Hysteria is a strange, protean disorder. The author traces its history from the 17th century to the present, though it existed long before then. Among its many baffling features is the assumption of different guises in different eras. There seems to be a cultural element involved.
Historically the disorder has been associated primarily with women, although men suffer from it, too. Its name is derived from the Greek word for uterus, and it was formerly thought to be a malady primarily of the reproductive organs.

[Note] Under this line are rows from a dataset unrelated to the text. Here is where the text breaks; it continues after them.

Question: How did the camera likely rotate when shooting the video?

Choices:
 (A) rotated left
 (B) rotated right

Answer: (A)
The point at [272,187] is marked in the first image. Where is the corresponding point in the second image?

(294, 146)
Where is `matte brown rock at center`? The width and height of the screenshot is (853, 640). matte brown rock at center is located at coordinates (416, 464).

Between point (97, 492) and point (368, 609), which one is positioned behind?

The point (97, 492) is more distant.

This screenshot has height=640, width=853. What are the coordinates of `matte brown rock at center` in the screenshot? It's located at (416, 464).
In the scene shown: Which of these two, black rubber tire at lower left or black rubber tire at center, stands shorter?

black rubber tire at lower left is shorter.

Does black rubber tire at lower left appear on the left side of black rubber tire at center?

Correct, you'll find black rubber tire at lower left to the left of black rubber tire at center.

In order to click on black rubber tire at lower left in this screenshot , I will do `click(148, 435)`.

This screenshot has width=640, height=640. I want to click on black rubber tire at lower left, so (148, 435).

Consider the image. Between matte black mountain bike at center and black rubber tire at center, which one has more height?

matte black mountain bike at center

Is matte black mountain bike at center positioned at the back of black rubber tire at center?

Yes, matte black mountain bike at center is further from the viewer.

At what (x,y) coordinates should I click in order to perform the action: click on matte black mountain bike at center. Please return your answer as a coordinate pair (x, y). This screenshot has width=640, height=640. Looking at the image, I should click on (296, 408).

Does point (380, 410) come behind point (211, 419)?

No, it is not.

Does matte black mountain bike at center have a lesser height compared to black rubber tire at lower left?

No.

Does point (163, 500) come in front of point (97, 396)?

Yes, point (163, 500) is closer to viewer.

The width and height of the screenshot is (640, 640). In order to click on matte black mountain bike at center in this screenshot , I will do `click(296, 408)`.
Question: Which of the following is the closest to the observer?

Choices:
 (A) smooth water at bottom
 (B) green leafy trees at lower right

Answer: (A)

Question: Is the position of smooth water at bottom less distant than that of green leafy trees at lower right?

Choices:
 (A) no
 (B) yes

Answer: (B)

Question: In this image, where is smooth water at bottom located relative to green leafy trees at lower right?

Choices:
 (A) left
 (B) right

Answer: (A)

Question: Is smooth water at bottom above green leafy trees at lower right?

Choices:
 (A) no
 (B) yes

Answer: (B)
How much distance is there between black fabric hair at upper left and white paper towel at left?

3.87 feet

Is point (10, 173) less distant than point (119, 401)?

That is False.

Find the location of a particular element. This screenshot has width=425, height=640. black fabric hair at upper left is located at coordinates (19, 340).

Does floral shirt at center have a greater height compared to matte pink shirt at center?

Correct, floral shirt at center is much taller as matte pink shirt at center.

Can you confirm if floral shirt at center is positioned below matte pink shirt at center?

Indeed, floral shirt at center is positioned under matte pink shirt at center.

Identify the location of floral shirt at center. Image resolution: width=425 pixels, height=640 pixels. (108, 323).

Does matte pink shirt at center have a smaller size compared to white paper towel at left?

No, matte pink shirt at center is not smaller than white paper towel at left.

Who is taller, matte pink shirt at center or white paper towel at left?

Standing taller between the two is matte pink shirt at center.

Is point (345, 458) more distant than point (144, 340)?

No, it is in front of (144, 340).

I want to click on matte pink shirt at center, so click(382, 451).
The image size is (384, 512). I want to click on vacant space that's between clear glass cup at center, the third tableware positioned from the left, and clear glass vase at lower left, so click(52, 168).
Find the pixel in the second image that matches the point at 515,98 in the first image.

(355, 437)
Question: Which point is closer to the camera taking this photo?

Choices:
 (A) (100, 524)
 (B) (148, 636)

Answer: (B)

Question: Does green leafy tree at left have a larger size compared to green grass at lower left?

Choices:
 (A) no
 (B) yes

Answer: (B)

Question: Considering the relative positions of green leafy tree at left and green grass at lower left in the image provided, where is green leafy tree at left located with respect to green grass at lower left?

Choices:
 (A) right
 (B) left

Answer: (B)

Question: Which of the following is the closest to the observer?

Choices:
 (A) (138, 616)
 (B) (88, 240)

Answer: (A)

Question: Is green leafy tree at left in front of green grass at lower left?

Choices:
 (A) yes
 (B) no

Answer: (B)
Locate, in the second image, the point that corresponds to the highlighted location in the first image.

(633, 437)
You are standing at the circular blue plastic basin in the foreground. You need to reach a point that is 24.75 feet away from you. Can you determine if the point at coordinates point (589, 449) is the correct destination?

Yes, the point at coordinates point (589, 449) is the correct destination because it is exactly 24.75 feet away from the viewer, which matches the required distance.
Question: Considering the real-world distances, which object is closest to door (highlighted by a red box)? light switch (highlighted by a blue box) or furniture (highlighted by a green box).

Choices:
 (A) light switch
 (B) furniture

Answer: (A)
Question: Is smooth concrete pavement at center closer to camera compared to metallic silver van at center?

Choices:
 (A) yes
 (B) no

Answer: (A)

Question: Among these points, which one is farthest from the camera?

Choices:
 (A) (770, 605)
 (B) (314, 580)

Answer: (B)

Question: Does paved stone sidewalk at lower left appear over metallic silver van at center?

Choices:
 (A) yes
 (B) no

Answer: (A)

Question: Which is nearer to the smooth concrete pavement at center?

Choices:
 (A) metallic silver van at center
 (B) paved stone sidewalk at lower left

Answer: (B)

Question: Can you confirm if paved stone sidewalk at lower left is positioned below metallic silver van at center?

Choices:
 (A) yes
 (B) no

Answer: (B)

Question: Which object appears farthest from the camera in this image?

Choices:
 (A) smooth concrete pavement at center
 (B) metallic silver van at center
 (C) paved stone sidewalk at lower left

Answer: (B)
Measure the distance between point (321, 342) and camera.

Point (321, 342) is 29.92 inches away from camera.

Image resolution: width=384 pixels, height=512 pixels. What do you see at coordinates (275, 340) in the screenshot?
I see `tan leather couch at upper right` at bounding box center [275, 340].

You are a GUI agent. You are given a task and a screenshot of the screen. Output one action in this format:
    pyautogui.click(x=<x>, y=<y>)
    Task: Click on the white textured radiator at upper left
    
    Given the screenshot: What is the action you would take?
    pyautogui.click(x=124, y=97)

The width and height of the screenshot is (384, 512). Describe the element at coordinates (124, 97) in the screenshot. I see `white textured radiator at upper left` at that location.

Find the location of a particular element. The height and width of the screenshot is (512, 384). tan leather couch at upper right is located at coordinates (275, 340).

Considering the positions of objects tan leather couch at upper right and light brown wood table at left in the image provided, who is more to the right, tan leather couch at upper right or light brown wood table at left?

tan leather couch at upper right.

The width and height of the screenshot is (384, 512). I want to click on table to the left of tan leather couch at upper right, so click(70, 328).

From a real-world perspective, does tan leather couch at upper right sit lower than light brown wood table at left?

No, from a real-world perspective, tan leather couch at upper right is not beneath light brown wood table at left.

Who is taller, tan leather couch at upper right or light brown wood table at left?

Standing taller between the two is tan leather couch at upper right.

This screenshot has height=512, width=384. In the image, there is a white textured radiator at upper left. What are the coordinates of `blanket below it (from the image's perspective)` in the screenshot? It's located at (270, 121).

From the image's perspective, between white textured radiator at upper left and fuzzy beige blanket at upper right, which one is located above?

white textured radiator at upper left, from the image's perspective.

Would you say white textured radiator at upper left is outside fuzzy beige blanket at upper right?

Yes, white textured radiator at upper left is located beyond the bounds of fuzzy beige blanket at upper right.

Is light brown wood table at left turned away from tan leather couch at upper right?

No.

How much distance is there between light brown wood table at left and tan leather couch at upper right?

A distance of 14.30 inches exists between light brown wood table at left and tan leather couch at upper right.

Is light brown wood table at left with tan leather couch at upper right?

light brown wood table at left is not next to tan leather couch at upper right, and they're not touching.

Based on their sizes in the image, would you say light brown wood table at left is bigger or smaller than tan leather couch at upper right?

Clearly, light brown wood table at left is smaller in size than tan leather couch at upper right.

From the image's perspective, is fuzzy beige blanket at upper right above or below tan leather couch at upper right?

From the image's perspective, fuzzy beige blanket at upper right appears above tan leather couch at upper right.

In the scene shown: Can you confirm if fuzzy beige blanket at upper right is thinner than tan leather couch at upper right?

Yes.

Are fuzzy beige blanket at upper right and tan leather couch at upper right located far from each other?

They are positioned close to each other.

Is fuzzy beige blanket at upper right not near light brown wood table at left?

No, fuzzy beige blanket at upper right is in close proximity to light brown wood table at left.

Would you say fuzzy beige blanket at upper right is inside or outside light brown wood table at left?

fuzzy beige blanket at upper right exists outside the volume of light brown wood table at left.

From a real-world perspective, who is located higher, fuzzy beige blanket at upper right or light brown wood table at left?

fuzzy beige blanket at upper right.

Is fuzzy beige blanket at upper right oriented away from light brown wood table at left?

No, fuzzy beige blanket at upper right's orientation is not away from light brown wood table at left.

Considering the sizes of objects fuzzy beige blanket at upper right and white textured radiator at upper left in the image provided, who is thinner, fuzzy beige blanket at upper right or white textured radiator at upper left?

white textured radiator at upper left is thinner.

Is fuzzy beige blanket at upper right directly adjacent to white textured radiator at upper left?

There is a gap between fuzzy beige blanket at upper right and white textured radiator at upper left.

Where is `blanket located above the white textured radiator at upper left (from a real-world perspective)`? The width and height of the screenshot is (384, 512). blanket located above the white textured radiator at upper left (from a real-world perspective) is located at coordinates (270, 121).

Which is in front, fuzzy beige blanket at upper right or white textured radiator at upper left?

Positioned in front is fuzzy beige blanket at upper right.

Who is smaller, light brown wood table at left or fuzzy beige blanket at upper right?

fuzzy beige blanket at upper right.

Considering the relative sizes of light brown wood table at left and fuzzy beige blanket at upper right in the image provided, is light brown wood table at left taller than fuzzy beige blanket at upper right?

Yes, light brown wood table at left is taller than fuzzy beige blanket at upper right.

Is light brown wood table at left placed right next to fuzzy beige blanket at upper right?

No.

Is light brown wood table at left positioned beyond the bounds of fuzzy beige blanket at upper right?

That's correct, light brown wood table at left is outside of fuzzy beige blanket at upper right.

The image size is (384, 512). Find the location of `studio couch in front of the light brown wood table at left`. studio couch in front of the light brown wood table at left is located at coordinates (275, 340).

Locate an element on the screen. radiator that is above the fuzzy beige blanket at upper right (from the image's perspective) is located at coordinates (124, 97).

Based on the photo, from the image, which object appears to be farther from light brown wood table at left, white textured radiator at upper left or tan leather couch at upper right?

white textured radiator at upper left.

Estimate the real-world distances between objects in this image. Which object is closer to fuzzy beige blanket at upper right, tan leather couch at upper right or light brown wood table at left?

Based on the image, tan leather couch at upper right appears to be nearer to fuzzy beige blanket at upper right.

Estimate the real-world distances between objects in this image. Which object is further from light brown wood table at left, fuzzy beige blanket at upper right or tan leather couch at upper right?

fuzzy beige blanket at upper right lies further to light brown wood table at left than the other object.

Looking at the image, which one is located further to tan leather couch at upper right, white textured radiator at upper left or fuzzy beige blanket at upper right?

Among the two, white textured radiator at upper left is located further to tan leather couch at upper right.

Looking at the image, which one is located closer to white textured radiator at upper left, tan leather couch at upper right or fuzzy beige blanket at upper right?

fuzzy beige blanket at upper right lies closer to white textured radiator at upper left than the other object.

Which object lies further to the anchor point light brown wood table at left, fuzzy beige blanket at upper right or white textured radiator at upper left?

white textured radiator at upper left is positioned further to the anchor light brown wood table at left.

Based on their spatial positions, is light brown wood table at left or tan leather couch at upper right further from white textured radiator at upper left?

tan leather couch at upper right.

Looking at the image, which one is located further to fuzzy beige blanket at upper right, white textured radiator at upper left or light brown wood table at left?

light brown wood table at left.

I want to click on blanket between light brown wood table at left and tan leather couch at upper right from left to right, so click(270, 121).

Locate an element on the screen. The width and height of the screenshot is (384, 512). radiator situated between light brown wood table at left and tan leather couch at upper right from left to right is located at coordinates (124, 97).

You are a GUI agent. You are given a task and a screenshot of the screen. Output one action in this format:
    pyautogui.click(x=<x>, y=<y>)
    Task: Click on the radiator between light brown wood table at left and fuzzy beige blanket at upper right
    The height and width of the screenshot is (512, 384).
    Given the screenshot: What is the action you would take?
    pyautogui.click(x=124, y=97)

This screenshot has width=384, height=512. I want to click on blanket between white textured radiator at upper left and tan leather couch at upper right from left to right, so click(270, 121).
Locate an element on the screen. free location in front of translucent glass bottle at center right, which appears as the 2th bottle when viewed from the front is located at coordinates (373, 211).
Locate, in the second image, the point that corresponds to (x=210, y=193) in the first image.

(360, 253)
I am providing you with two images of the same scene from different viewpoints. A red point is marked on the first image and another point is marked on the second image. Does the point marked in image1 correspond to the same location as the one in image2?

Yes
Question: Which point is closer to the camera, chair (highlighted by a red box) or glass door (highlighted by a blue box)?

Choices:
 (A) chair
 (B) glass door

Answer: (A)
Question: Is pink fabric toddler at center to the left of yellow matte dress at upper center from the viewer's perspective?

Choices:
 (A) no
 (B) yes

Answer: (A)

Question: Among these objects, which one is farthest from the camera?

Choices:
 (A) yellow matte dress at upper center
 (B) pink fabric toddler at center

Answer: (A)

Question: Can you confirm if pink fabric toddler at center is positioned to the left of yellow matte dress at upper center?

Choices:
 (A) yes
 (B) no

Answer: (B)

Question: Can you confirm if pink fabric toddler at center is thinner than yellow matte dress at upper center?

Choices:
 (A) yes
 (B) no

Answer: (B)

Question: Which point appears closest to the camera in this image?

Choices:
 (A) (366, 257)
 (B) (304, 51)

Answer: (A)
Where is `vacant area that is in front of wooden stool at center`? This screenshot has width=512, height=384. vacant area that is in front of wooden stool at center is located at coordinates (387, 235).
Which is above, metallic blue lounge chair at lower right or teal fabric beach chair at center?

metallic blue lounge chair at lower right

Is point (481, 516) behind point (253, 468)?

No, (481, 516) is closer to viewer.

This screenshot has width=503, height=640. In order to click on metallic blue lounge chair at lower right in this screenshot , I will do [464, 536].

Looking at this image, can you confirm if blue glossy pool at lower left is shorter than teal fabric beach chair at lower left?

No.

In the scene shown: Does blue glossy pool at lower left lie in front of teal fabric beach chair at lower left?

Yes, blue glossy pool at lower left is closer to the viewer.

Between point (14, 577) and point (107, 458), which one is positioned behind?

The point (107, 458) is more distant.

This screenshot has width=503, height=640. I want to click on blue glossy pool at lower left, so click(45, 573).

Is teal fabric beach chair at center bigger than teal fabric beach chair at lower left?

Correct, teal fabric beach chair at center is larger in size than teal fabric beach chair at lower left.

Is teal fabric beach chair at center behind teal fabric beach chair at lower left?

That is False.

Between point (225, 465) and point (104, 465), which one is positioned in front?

"Hysteria" has a decidedly negative connotation. Most doctors have never been able to understand or competently treat it, and have dismissed it or expressed contempt, anger, and even hatred and sadism toward their troublesome patients, whose dramatic and debilitating symptoms do not fit any medically recognized category. Throughout the centuries physicians have assumed that victims were malingerers, fakers, attention seekers, or actors melodramatically putting on a show.
A towering exception to the rule is famed 19th century French neurologist Jean-Martin Charcot of Paris, so significant in the history of hysteria that an entire chapter is devoted to him. Charcot was convinced that hysteria was a neurological disorder whose etiology remained unknown. He famously made a connection between hypnosis and hysteria, which is quite fascinating.
Author Scull devotes another chapter to a closely related 19th century disorder, neurasthenia.